= Shi Yuguang =

Chinese mathematician

Shi Yuguang (史宇光; born 1969, Yinxian, Zhejiang) is a Chinese mathematician at Peking University. His areas of research are geometric analysis and differential geometry.

He was awarded the ICTP Ramanujan Prize in 2010, for "outstanding contributions to the geometry of complete (noncompact) Riemannian manifolds, specifically the positivity of quasi-local mass and rigidity of asymptotically hyperbolic manifolds."

He earned his Ph.D. from the Chinese Academy of Sciences in 1996 under the supervision of Ding Weiyue.

==Technical contributions==
Shi is well-known for his foundational work with Luen-Fai Tam on compact and smooth Riemannian manifolds-with-boundary whose scalar curvature is nonnegative and whose boundary is mean-convex. In particular, if the manifold has a spin structure, and if each connected component of the boundary can be isometrically embedded as a strictly convex hypersurface in Euclidean space, then the average value of the mean curvature of each boundary component is less than or equal to the average value of the mean curvature of the corresponding hypersurface in Euclidean space.

This is particularly simple in three dimensions, where every manifold has a spin structure and a result of Louis Nirenberg shows that any positively-curved Riemannian metric on the two-dimensional sphere can be isometrically embedded in three-dimensional Euclidean space in a geometrically unique way. Hence Shi and Tam's result gives a striking sense in which, given a compact and smooth three-dimensional Riemannian manifold-with-boundary of nonnegative scalar curvature, whose boundary components have positive intrinsic curvature and positive mean curvature, the extrinsic geometry of the boundary components are controlled by their intrinsic geometry. More precisely, the extrinsic geometry is controlled by the extrinsic geometry of the isometric embedding uniquely determined by the intrinsic geometry.

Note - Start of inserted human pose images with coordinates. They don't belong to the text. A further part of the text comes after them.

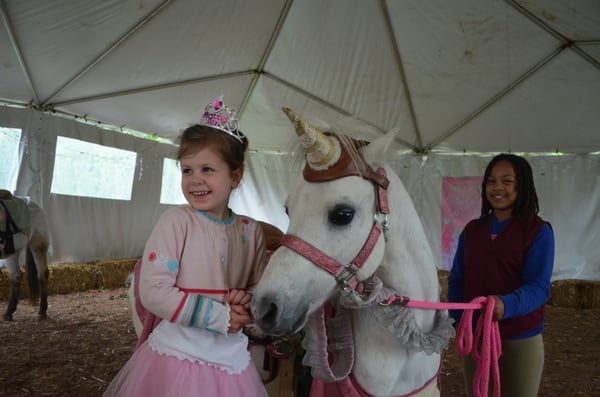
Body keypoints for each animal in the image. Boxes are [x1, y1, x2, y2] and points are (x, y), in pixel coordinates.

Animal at [0, 190, 49, 320]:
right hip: (12, 252)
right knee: (16, 276)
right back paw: (9, 312)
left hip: (38, 246)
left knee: (42, 274)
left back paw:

Shi and Tam's proof adopts a method, due to Robert Bartnik, of using parabolic partial differential equations to construct noncompact Riemannian manifolds-with-boundary of nonnegative scalar curvature and prescribed boundary behavior. By combining Bartnik's construction with the given compact manifold-with-boundary, one obtains a complete Riemannian manifold which is non-differentiable along a closed and smooth hypersurface. By using Bartnik's method to relate the geometry near infinity to the geometry of the hypersurface, and by proving a positive energy theorem in which certain singularities are allowed, Shi and Tam's result follows.

From the perspective of research literature in general relativity, Shi and Tam's result is notable in proving, in certain contexts, the nonnegativity of the Brown-York quasilocal energy of J. David Brown and James W. York. The ideas of Shi−Tam and Brown−York have been further developed by Mu-Tao Wang and Shing-Tung Yau, among others.

== Major publication ==
- Yuguang Shi and Luen-Fai Tam. Positive mass theorem and the boundary behaviors of compact manifolds with nonnegative scalar curvature. J. Differential Geom. 62 (2002), no. 1, 79–125.